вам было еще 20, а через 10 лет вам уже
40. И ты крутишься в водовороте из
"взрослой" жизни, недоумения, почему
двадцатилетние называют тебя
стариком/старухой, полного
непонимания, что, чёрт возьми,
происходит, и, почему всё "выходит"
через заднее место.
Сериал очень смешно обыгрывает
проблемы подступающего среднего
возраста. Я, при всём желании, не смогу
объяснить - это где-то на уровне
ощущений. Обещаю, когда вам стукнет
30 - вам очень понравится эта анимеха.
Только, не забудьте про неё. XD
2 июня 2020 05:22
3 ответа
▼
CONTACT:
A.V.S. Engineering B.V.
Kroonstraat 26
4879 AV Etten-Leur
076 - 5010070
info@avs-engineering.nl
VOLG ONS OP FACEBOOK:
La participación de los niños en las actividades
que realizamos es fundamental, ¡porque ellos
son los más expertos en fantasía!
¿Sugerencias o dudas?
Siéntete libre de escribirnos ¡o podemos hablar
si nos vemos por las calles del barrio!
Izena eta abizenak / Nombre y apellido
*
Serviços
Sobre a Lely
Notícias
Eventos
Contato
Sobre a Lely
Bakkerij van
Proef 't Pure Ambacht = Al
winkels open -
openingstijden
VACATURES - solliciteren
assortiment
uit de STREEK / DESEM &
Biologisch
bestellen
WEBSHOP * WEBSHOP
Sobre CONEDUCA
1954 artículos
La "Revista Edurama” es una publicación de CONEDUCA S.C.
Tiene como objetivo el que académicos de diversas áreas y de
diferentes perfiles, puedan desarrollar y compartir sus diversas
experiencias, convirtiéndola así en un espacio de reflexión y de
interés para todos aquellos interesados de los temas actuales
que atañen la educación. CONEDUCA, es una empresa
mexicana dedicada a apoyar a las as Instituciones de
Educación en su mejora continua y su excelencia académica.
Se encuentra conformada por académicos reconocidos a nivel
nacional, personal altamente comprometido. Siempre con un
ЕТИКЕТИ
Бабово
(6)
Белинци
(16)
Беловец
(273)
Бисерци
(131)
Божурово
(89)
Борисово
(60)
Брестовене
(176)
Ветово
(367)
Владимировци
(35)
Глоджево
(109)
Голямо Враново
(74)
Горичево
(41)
⁂
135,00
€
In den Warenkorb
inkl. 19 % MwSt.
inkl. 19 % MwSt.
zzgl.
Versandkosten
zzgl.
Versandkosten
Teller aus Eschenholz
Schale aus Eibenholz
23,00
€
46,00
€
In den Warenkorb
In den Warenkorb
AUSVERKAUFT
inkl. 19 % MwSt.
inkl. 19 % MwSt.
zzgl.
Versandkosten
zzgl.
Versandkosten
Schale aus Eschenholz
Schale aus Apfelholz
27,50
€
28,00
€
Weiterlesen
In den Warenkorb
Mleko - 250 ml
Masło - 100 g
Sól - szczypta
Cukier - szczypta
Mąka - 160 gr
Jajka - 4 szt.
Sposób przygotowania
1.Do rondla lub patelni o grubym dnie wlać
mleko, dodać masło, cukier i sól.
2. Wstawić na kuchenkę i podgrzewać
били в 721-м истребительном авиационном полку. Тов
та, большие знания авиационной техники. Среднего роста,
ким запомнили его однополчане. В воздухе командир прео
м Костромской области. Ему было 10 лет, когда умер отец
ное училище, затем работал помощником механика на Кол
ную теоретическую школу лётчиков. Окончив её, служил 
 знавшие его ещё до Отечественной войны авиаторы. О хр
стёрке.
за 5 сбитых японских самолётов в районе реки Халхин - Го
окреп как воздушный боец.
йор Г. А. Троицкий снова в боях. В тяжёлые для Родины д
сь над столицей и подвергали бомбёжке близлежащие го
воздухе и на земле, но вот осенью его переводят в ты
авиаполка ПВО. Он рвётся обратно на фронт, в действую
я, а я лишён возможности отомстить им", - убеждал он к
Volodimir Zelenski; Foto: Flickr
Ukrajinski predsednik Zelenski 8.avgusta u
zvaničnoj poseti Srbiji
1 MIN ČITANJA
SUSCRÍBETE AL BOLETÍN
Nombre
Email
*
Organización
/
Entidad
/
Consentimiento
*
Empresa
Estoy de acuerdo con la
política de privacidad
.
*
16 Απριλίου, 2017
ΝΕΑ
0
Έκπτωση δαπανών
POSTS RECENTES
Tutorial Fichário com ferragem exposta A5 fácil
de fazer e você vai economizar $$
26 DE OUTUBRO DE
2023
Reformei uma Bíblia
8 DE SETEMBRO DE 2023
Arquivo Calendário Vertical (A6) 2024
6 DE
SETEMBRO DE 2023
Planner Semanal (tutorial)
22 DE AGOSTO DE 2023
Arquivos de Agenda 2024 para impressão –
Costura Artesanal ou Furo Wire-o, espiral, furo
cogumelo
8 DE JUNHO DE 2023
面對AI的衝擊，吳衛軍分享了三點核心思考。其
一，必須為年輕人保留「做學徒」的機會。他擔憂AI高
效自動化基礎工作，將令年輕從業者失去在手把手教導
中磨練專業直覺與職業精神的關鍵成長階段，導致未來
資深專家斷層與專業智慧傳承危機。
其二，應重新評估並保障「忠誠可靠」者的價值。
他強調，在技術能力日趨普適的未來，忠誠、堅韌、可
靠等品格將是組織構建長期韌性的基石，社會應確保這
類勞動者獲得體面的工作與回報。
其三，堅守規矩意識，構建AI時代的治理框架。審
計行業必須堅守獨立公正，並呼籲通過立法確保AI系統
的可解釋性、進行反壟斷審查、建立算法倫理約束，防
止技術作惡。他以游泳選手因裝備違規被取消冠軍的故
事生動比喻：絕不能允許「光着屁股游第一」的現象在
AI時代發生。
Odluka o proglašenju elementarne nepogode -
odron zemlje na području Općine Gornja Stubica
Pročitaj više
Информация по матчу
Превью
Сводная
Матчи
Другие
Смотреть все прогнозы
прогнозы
⁂
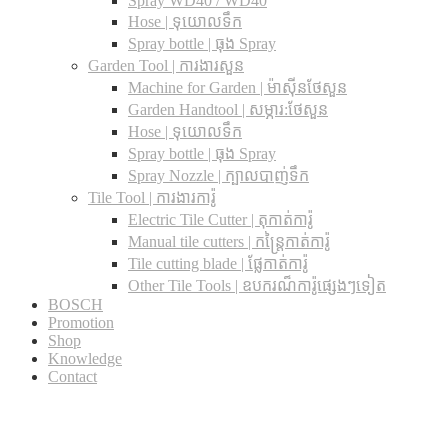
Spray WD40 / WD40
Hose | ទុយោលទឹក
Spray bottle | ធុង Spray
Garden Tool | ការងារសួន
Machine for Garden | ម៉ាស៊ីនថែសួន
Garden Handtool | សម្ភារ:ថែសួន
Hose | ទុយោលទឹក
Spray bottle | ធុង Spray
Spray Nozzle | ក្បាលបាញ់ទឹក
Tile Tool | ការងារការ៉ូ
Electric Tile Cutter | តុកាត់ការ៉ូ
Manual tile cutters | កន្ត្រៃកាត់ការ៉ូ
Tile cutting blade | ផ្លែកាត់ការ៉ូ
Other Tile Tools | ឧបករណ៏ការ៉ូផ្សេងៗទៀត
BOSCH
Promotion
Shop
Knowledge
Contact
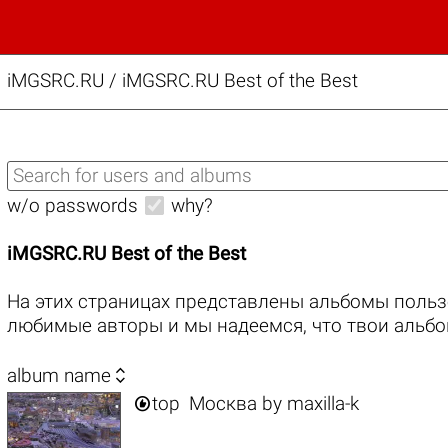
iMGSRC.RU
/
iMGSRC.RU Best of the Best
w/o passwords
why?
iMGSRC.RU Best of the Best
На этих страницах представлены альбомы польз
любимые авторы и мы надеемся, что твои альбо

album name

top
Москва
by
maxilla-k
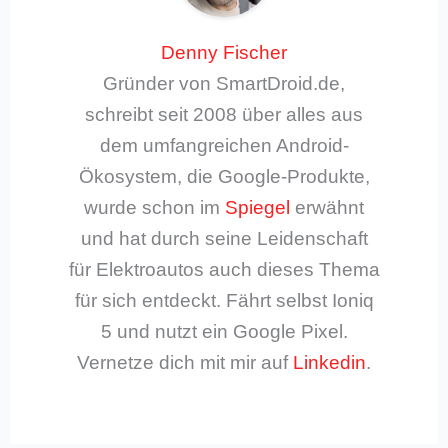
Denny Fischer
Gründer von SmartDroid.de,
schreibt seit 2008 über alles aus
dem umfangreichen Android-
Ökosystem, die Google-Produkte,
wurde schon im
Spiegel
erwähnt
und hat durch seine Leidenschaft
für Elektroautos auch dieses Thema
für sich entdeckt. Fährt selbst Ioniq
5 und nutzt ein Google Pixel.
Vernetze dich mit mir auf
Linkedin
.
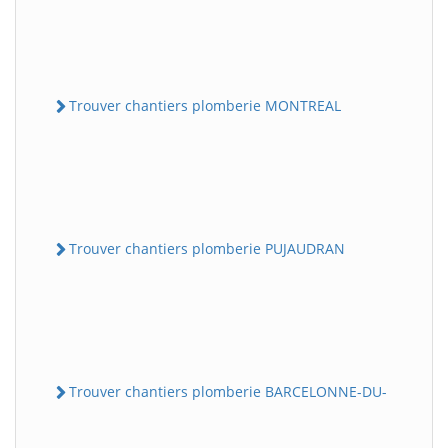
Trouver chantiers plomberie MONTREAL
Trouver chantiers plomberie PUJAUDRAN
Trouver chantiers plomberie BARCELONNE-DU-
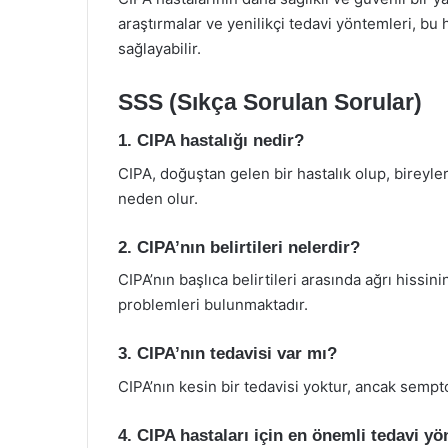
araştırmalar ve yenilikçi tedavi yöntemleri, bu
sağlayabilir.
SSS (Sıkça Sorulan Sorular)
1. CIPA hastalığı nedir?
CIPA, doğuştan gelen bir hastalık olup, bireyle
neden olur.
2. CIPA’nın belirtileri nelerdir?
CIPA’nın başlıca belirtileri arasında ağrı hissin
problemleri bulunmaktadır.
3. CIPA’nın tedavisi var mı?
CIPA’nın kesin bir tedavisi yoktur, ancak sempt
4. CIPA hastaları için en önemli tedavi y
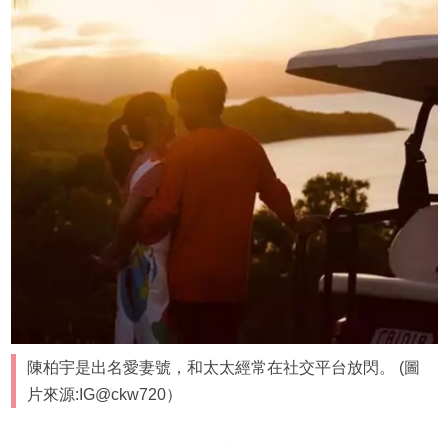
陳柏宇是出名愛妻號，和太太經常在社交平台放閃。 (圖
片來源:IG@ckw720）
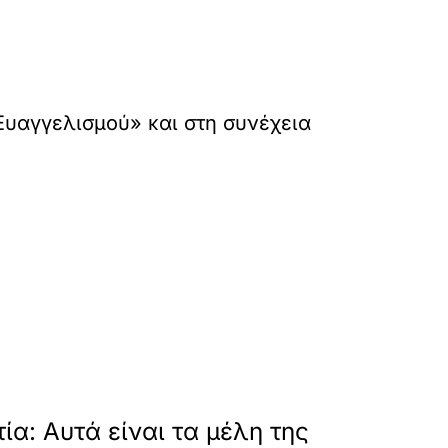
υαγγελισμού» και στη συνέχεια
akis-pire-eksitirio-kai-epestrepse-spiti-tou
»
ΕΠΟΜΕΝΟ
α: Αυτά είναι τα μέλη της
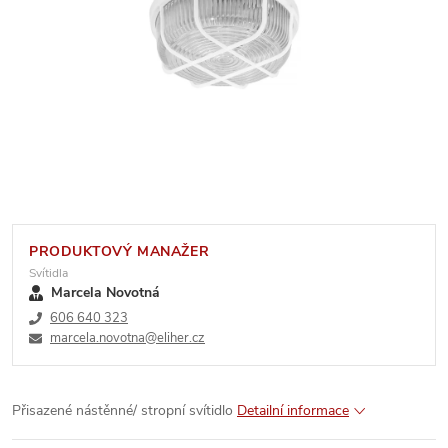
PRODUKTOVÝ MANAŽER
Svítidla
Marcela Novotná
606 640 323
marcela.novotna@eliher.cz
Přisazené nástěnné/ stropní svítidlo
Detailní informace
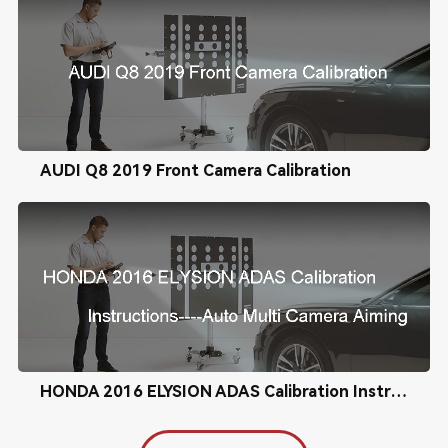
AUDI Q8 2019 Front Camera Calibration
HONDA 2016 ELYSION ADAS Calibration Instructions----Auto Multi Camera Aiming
⁂
* Assignment
Only the lines above starting with the one with "Tiene como objetivo" and going through the one with "Educación en su" are to be copied, word for word and with both ends kept.

* Written solution
Tiene como objetivo el que académicos de diversas áreas y de
diferentes perfiles, puedan desarrollar y compartir sus diversas
experiencias, convirtiéndola así en un espacio de reflexión y de
interés para todos aquellos interesados de los temas actuales
que atañen la educación. CONEDUCA, es una empresa
mexicana dedicada a apoyar a las as Instituciones de
Educación en su mejora continua y su excelencia académica.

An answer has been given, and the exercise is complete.